Blades from the Burnetland Hill chert quarry pit near Biggar, South Lanarkshire. This picture shows how the presence of internal fault planes in chert to a degree determines the final shape of chert artefacts (courtesy of Tam Ward, Biggar Archaeology Group).
Quartz (Ballin 2008a) is generally considered a ‘difficult’ raw material, defined by intricate fracture patterns, which lead to many cores being rather chunky, and with quartz operational schemas being less sophisticated than contemporary schemas in other raw materials. One consequence of this was that, in many parts of north and west Scotland, bipolar approaches were preferred (eg, Lussa River on Jura; Mercer 1971 (‘chisels’); also Ballin 2002), although some pure or fine-grained quartzes (e.g., Shieldaig, Wester Ross; Ballin 2008) allowed more traditional platform techniques to be applied.
Where more than one raw material was available to prehistoric people, certain raw materials were commonly preferred for certain tasks or tool forms.
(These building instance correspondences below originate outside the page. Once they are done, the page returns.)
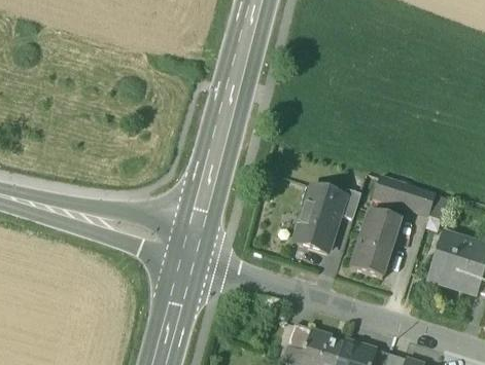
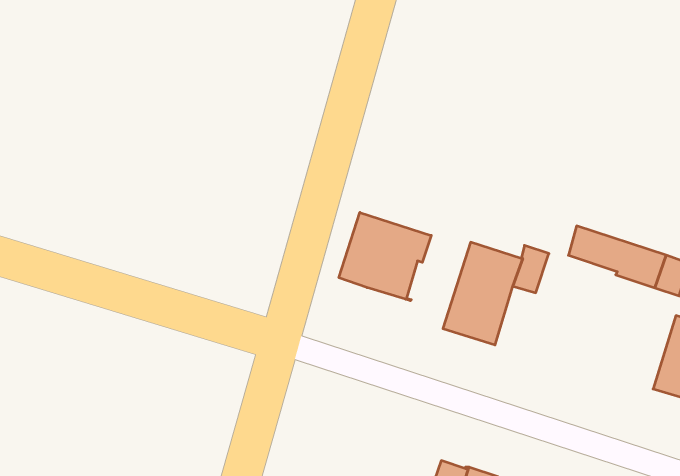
building: none -> [339,212,431,301]
building: [350,209,401,278] -> none

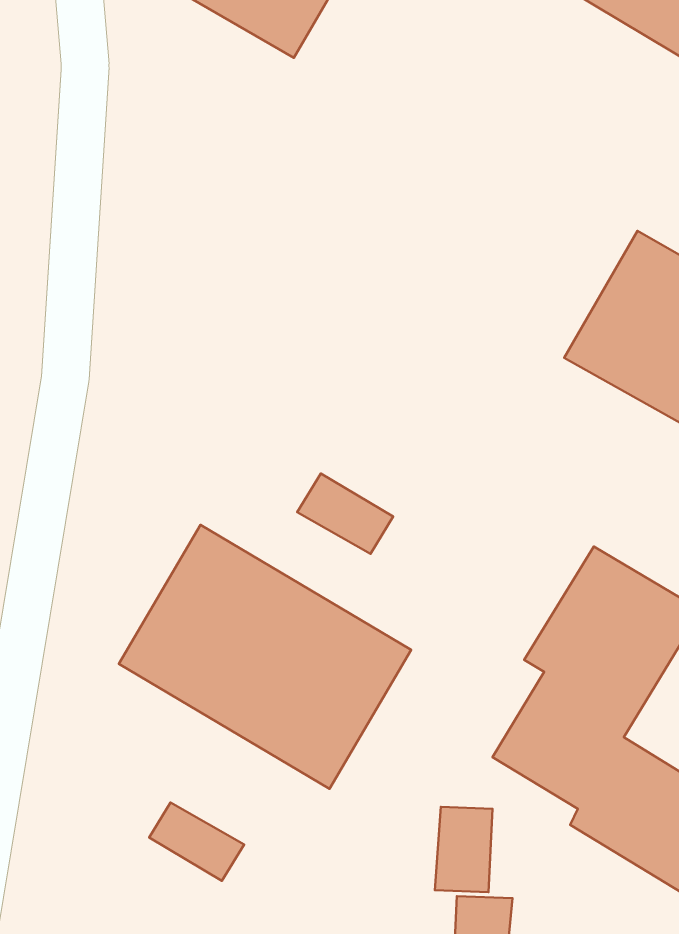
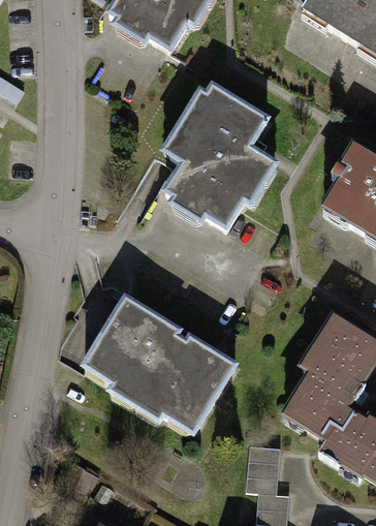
building: none -> [162,83,275,229]
building: [297,474,393,554] -> none
building: [149,802,244,881] -> none

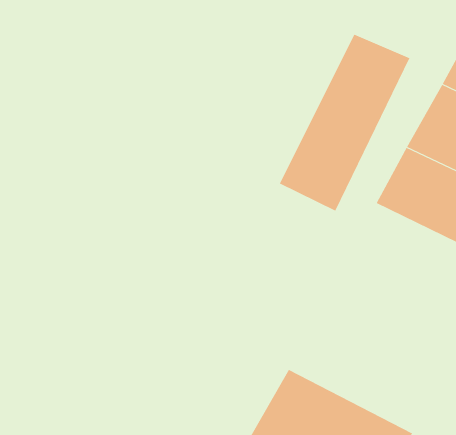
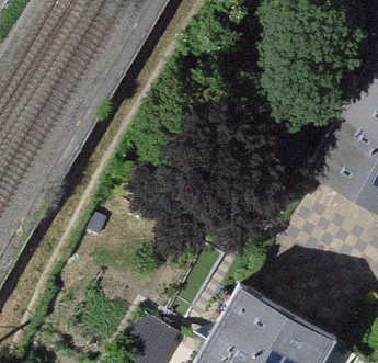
building: [279,34,410,211] -> none

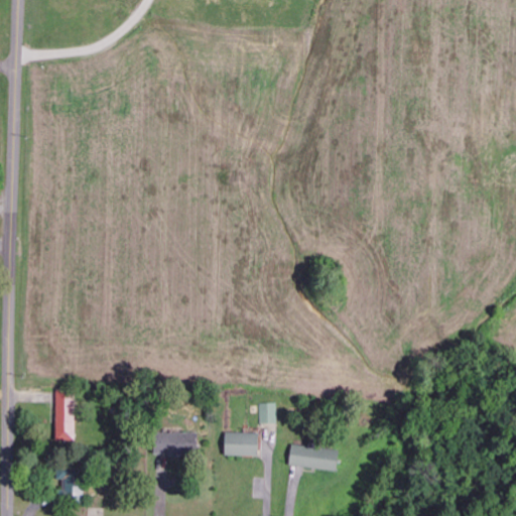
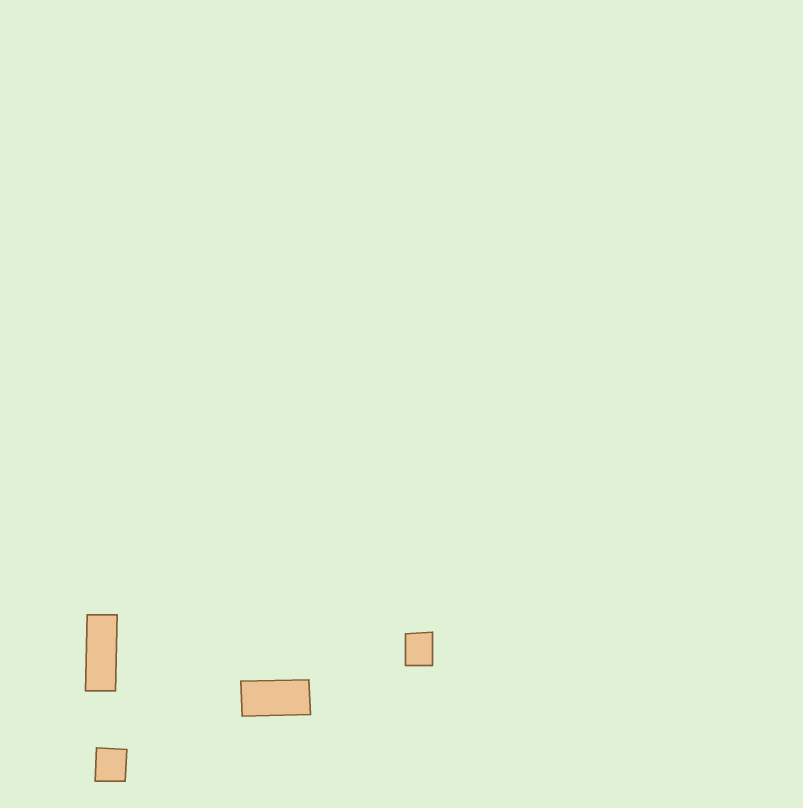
building: [224,432,259,456] -> none
building: [288,446,338,468] -> none

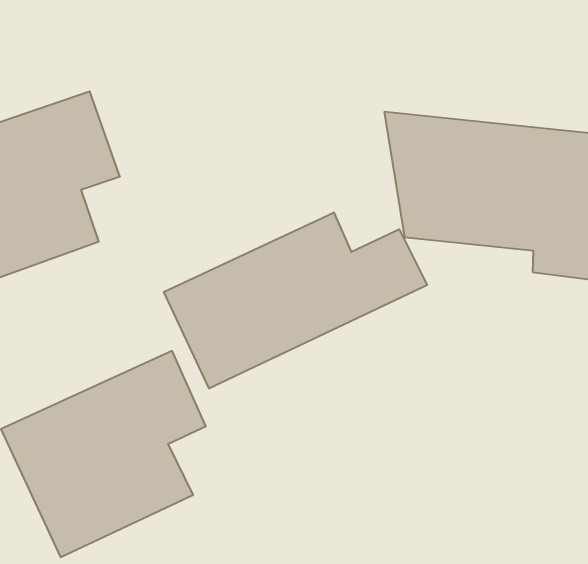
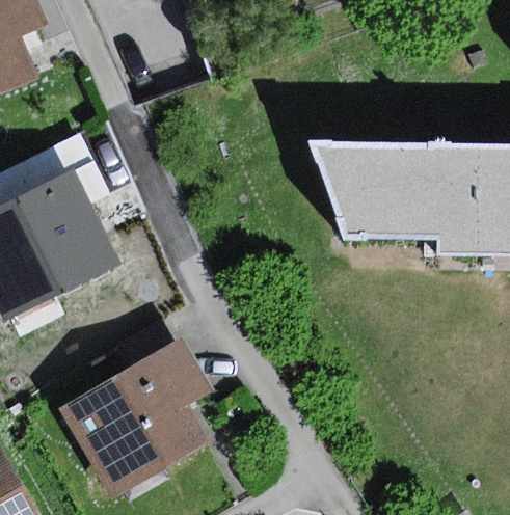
building: [164,212,427,389] -> none

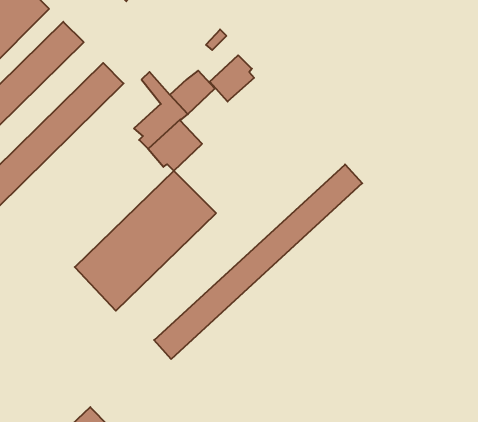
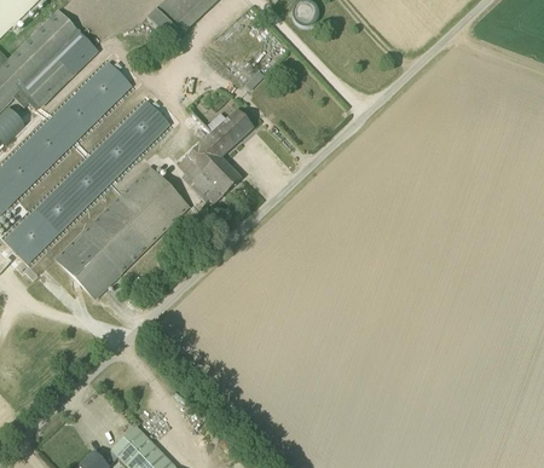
building: [209,55,254,102] -> none
building: [154,164,362,359] -> none
building: [75,171,216,311] -> [58,166,191,297]

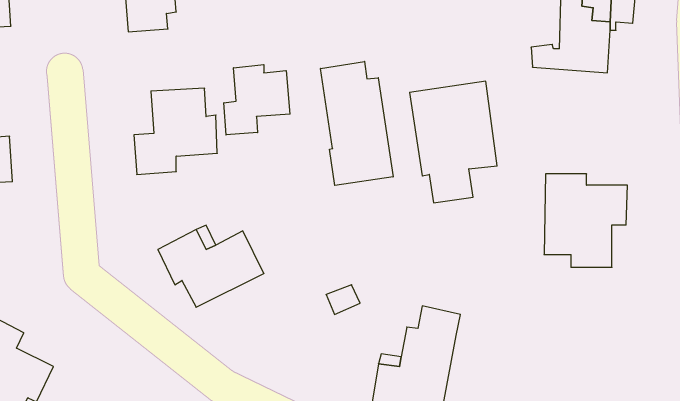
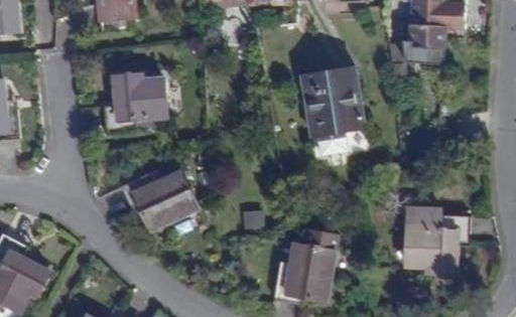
building: [321,61,393,185] -> none
building: [224,65,290,135] -> none
building: [544,174,627,267] -> [409,207,469,274]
Although ideology (like group identity and religion) may occasionally have played a role in connection with these choices, many of those preferences may simply express functionality, in the sense that specific raw materials produced particularly sharp cutting-edges (knives), or they may have been valued for their durability (scrapers). At Upper Palaeolithic Howburn in South Lanarkshire, certain raw materials were clearly preferred for certain tool forms, and those preferences may represent a complex mixture of ideological and functional choices (Ballin et al. 2010).